- [Description of the task]: For every line in the records below that holds "Healthy", make a copy.

[Collected data]
****************************************

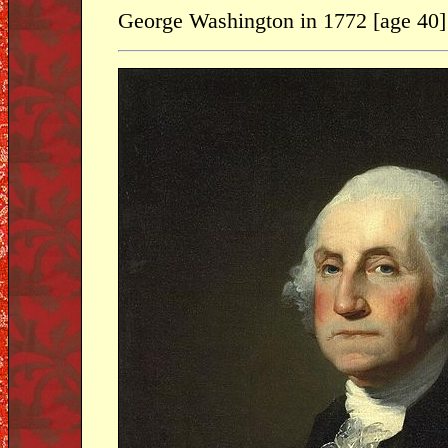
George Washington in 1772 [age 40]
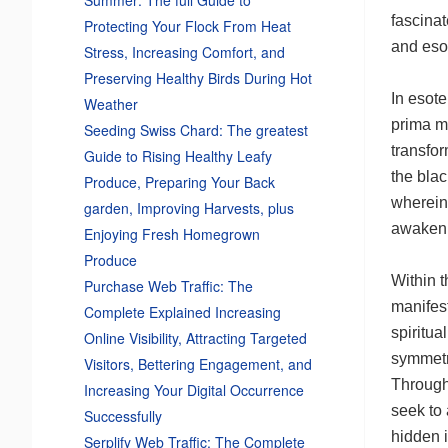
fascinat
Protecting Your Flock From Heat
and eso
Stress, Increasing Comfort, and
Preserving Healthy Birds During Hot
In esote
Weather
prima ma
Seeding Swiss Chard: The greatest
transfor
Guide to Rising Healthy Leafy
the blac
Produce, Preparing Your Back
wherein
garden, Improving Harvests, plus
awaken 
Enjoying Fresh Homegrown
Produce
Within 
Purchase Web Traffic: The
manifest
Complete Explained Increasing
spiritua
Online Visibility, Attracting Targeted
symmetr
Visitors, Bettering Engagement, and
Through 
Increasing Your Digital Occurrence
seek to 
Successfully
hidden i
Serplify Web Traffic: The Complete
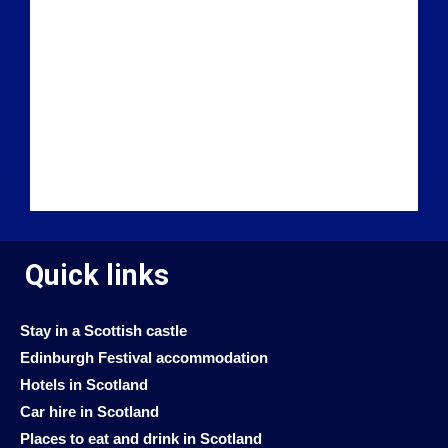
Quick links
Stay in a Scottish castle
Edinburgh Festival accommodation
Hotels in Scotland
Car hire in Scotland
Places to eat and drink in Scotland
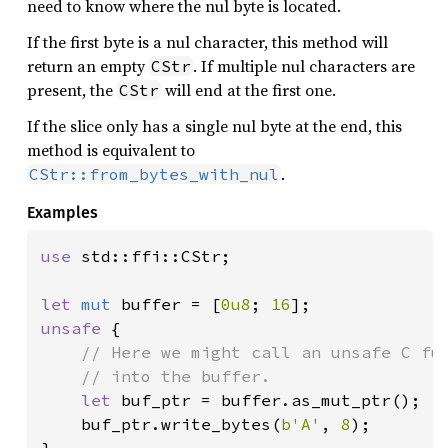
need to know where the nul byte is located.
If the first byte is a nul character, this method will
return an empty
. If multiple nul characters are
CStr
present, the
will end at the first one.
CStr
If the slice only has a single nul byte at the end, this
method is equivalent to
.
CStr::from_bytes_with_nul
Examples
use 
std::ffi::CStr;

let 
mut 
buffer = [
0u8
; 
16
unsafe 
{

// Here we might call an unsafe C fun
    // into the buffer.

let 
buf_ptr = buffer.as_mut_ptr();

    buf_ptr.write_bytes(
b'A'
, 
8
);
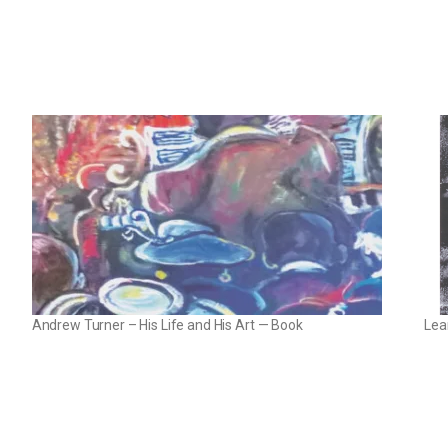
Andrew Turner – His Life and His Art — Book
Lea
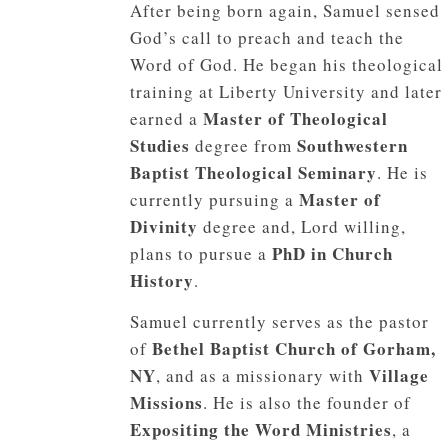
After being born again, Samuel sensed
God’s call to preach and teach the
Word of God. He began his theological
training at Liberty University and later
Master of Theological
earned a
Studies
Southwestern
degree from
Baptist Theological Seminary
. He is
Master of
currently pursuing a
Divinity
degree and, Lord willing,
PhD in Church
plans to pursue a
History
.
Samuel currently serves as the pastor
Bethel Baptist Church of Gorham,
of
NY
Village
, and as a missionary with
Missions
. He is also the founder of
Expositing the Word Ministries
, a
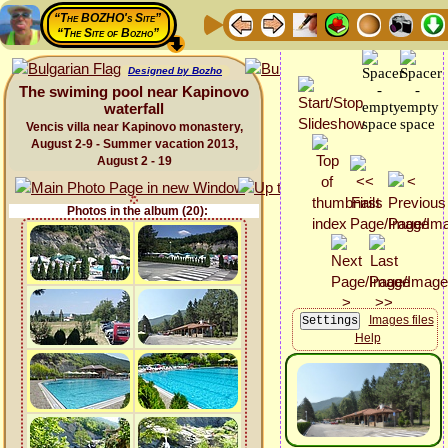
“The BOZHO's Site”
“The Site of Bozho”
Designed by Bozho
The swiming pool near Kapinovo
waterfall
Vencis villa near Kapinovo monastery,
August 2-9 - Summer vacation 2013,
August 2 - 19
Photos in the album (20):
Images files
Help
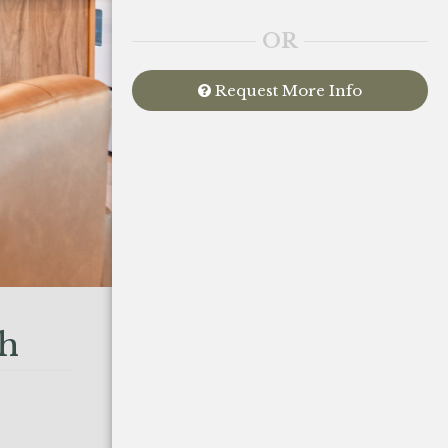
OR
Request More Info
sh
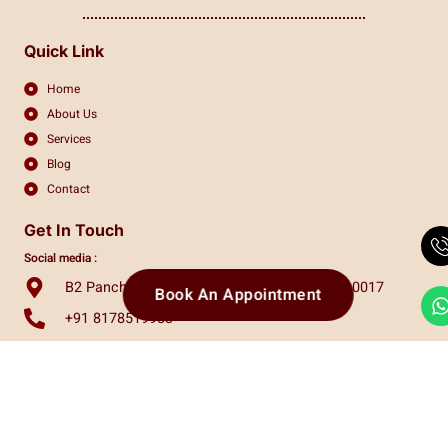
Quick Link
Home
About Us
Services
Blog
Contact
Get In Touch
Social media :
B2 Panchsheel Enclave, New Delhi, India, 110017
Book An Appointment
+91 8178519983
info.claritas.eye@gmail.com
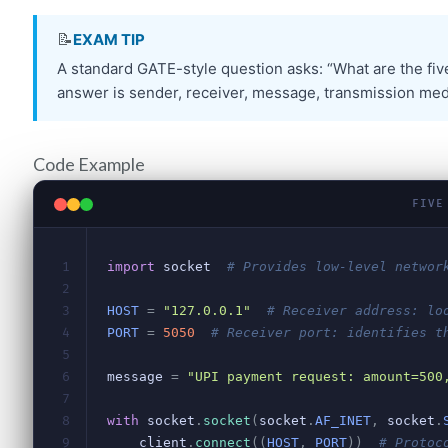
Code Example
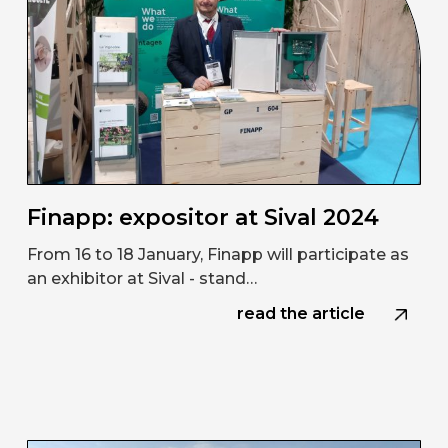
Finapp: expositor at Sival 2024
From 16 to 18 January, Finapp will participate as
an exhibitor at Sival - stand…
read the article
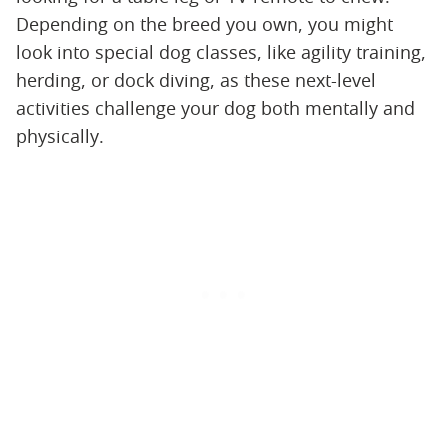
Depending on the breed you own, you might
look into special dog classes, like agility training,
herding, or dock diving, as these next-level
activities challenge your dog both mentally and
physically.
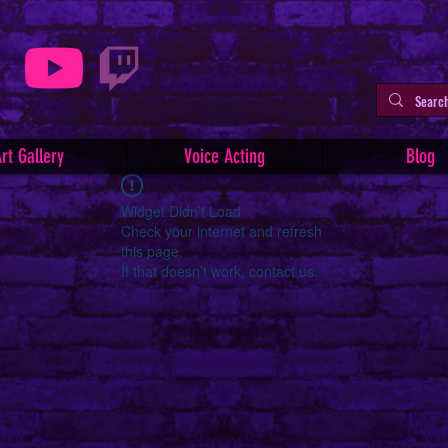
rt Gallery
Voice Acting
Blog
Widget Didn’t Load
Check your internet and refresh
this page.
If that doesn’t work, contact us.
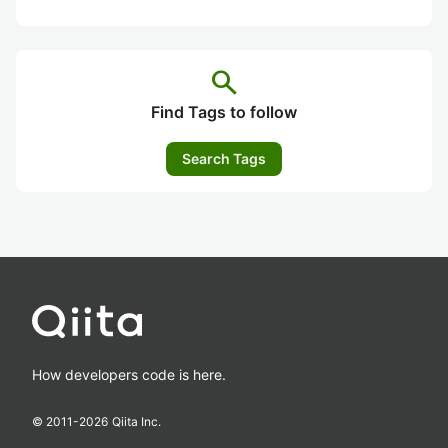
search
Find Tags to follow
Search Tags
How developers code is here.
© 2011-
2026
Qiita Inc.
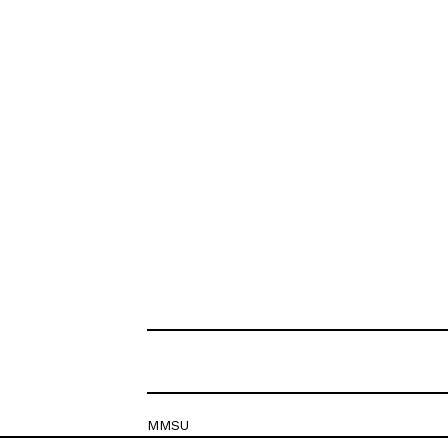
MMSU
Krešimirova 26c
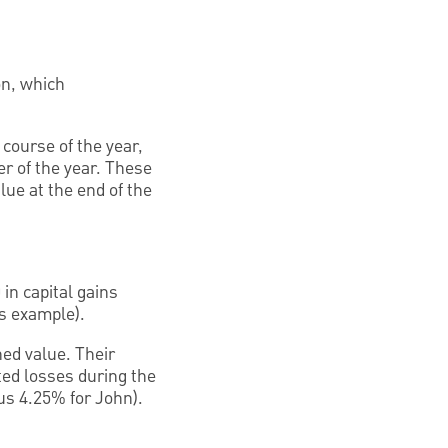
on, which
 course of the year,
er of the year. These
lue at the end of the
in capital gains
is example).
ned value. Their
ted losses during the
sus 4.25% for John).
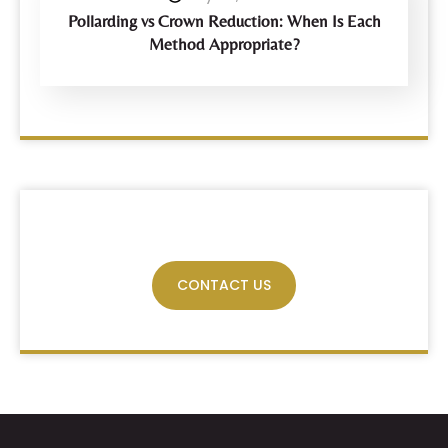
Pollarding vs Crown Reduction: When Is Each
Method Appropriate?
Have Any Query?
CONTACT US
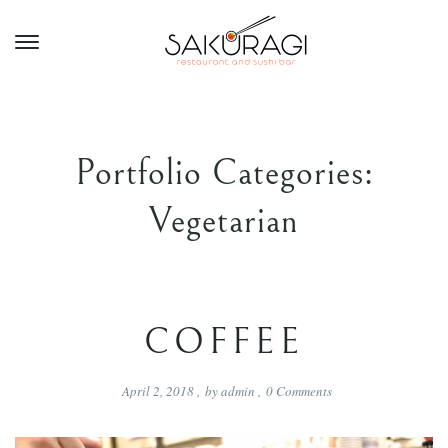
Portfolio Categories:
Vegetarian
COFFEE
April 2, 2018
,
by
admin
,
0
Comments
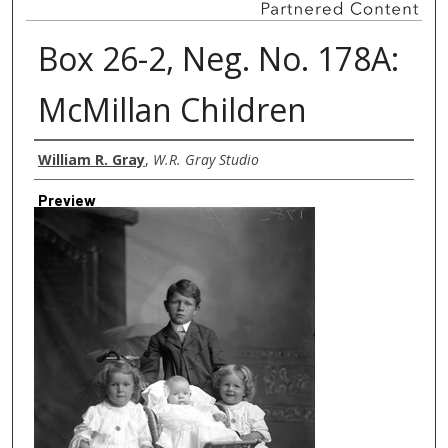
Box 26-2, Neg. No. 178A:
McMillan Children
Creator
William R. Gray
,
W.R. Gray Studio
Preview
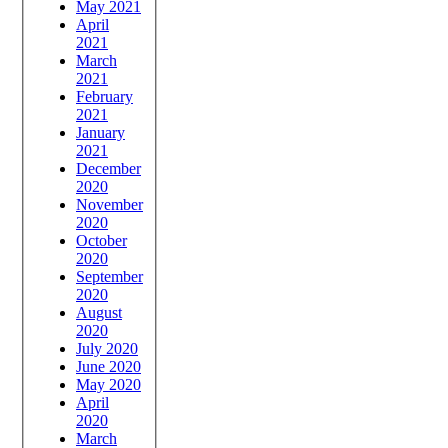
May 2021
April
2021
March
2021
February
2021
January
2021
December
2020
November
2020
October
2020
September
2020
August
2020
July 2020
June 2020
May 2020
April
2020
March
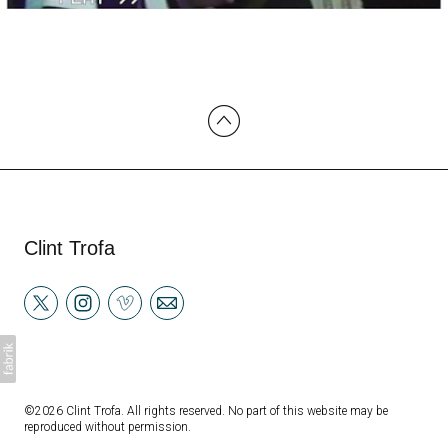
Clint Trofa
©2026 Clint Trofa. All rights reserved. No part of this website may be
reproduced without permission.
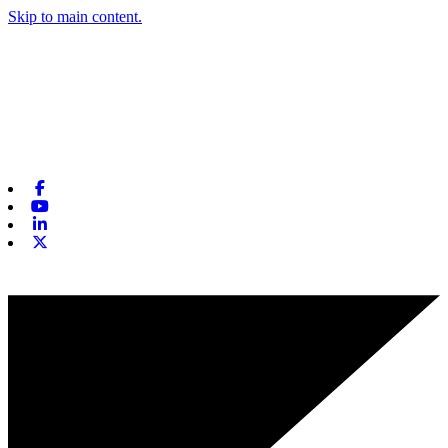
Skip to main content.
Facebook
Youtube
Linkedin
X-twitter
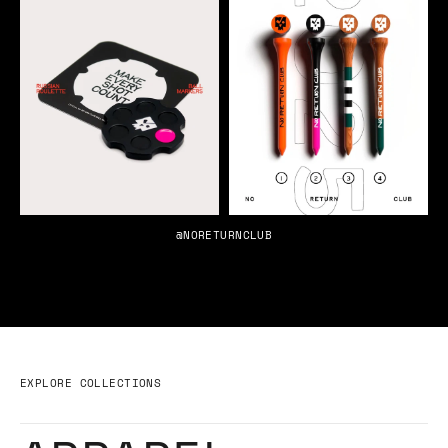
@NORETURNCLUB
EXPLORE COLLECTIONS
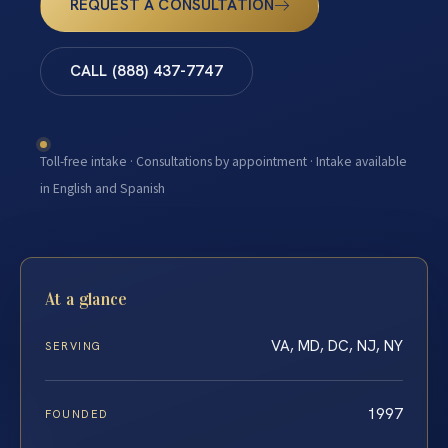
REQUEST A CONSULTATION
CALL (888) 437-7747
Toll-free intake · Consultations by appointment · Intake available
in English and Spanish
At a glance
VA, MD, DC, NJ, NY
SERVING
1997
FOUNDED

****************************************

- [The answer]:
Preserving Healthy Birds During Hot
Guide to Rising Healthy Leafy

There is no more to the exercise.